* _FRAGMENTO DEL DOCUMENTO_:
Un rey, como no tiene la legitimidad que otorgan las urnas, debe ganarse el apoyo de modo permanente y procurar tener a todo el mundo contento

Buena parte de los catalanes no disimularon su satisfacción. En 1981, el entonces alcalde de Barcelona, ​​Narcís Serra, organizó el día de las Fuerzas Armadas, y la ciudad se volcó y el desfile militar atrajo a un numeroso público familiar como si se tratara de un 14 de Julio en Francia. Después continuaron algunos gestos de relaciones públicas que tampoco eran menores. Juan Carlos I apoyó la candidatura olímpica de Barcelona antes que el Gobierno español. El monarca visitó el Parlament de Catalunya, lo que era una forma de apoyar las aspiraciones catalanas de autogobierno. (Fue cuando Juan Carlos preguntó qué había en el piso de arriba; el presidente Xicoy le contestó que "arriba tenemos las golfas", y con un ataque de risa Juan Carlos I le respondió: "Vaya, veo que tenéis de todo ".

* _INFORMACIÓN PROPORCIONADA_:
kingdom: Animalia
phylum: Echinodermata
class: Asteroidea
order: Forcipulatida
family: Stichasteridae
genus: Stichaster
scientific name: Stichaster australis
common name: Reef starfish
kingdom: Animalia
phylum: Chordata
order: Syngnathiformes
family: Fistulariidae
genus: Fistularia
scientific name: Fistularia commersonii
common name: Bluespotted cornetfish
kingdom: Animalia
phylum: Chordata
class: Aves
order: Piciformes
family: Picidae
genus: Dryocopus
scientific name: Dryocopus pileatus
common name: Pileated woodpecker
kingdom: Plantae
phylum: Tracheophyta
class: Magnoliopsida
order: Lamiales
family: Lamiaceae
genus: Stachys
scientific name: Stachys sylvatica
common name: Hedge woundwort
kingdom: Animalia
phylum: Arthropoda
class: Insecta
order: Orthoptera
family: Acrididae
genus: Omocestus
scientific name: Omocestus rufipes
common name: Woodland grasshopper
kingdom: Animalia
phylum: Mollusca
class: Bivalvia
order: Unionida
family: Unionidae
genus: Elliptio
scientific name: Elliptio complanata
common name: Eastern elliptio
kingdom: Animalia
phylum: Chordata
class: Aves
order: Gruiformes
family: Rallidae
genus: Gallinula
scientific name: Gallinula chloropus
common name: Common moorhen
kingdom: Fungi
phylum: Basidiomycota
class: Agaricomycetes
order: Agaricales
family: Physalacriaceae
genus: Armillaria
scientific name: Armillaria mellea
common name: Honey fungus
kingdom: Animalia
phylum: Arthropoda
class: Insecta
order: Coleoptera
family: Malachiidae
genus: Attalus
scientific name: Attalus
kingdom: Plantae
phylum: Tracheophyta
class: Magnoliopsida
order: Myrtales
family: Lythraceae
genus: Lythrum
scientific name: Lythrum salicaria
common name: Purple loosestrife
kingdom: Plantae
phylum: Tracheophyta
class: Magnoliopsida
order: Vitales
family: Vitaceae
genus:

* _CONSIGNA 1_:
Según el fragmento sobre Juan Carlos I y Cataluña, ¿quién organizó en 1981 el día de las Fuerzas Armadas en Barcelona?
* _CONSIGNA 2_:
Traduce al inglés esta oración del fragmento sobre Juan Carlos I y Cataluña: "Juan Carlos I apoyó la candidatura olímpica de Barcelona antes que el Gobierno español".
* _CONSIGNA 3_:
Prosigue el fragmento sobre Juan Carlos I y Cataluña a partir de su última oración.
Los registros no hacen falta para resolver las tareas.

* _RESULTADO 1_:
Narcís Serra, entonces alcalde de Barcelona.

* _RESULTADO 2_:
Juan Carlos I supported Barcelona's Olympic bid before the Spanish government did.

* _RESULTADO 3_:
Unos años más tarde, Juan Carlos envió a su heredero al palacio de la Ciutadella y fue cuando Felipe dijo lo de "Catalunya es lo que los catalanes quieren que sea". Pasados unos años, la Casa del Rey organizó la boda de la infanta Cristina en la capital catalana para compensar que la infanta Elena se había casado en Sevilla y el heredero lo haría en Madrid.

El papel del Rey es representar la voluntad de todos y al mismo tiempo, lo que obliga a actuar con inteligencia y audacia y a no dejarse arrastrar por las disputas políticas, partidistas o territoriales. Tiene que mantenerse por encima de los conflictos y contribuir al entendimiento. La propia Constitución española del 78 establece que el Rey "arbitra y modera el funcionamiento regular de las instituciones". Se trata de mantener un equilibrio y la neutralidad debe ser exquisita, porque la inclinación hacia un lado no afecta a la persona, sino a la institución. Si el Rey se pronuncia políticamente, el problema tiene difícil remedio, porque no están previstas unas elecciones en las que los ciudadanos puedan expresar su satisfacción o rechazo. Y si la monarquía le niega a un ciudadano una reivindicación, la negación es para siempre y por tanto la monarquía deja de ser una institución útil para ese ciudadano.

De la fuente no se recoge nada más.